09 June 2010

In the Kitchen Garden, Part 2: Portrait of an Artichoke

Artichoke (Cynara cardunculus), June 2010

When I start processing my images in Photoshop, I almost always find one or two that give me a visceral thrill, and that I can't wait to share. Being able to see the pictures almost right away and work with them myself (without darkroom chemicals) is just one of the reasons I have happily converted to digital photography, after years of holding onto the Luddite position that pixels could never capture life the way film does. I'm finally converted, but you tell me: are these images lifelike?

I spent some time the other day with an artichoke that, like the herbs in a previous post, had gone to bloom and was thus "useless" in a culinary sense. Inedible, perhaps, but absolutely gorgeous. The artichoke is a member of the thistle family, and when it blooms it's easy to see the resemblance. The filamentous florets look like sea anemone tentacles (indeed, the sea creature was named after the anemone flower), and the heavenly blue-violet color is a surprising contrast to the thick army-green leaves and stems. I used extreme-macro to capture these images; I could have increased the depth of field (and might experiment with that next time), but right now I am enjoying the creative possibilities of limited DOF, including highlighting details that might otherwise be unnoticeable if more of the entity were in focus.
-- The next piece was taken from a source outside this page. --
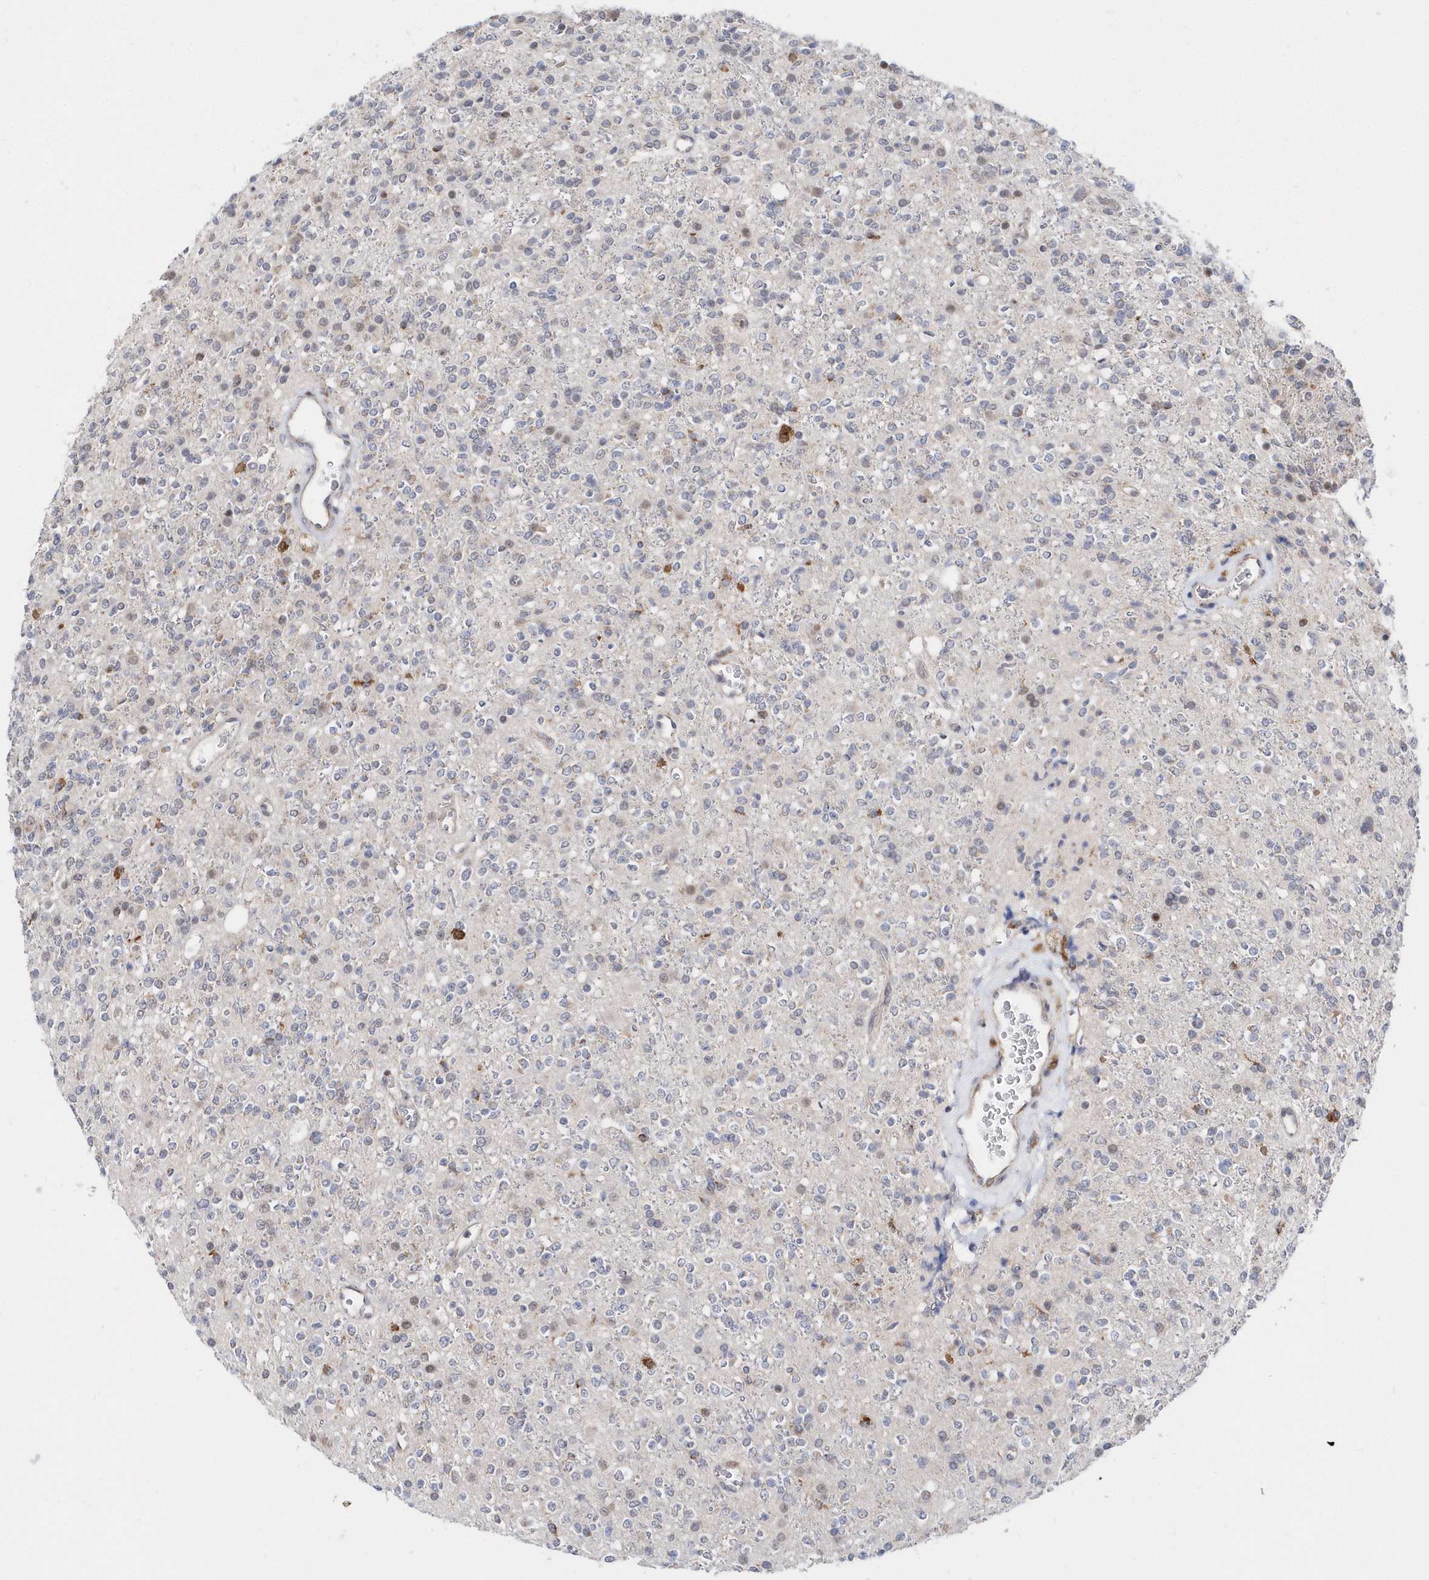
{"staining": {"intensity": "negative", "quantity": "none", "location": "none"}, "tissue": "glioma", "cell_type": "Tumor cells", "image_type": "cancer", "snomed": [{"axis": "morphology", "description": "Glioma, malignant, High grade"}, {"axis": "topography", "description": "Brain"}], "caption": "Immunohistochemistry photomicrograph of glioma stained for a protein (brown), which exhibits no staining in tumor cells.", "gene": "SPATA5", "patient": {"sex": "male", "age": 34}}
Are these images "most representative" of this artichoke's beauty? I don't think any image could be all that, and in any case making images is, for me, all about experimentation, which I've always believed is the best way to learn and, ultimately, to express my own vision of the world.

4 comments:

KeLLy aNN said...

This has got to be the BEST new thing I learned today!
I never even knew the artichoke had a flower, much less one so attractive.

Anna Lear said...

Thanks, Kelly Ann! The first time I saw one (in my own garden, no less, which I had been neglecting because of work) I couldn't believe it! Made me feel a lot less guilty about neglecting it!
;-)

Anonymous said...

I have never seen an artichoke in bloom before. Gorgeous! Thank you for posting these amazing pics.
Anna (Canada)

Anna Lear said...

Thanks for your comments, Anna -- it's good to hear from you! Take good care.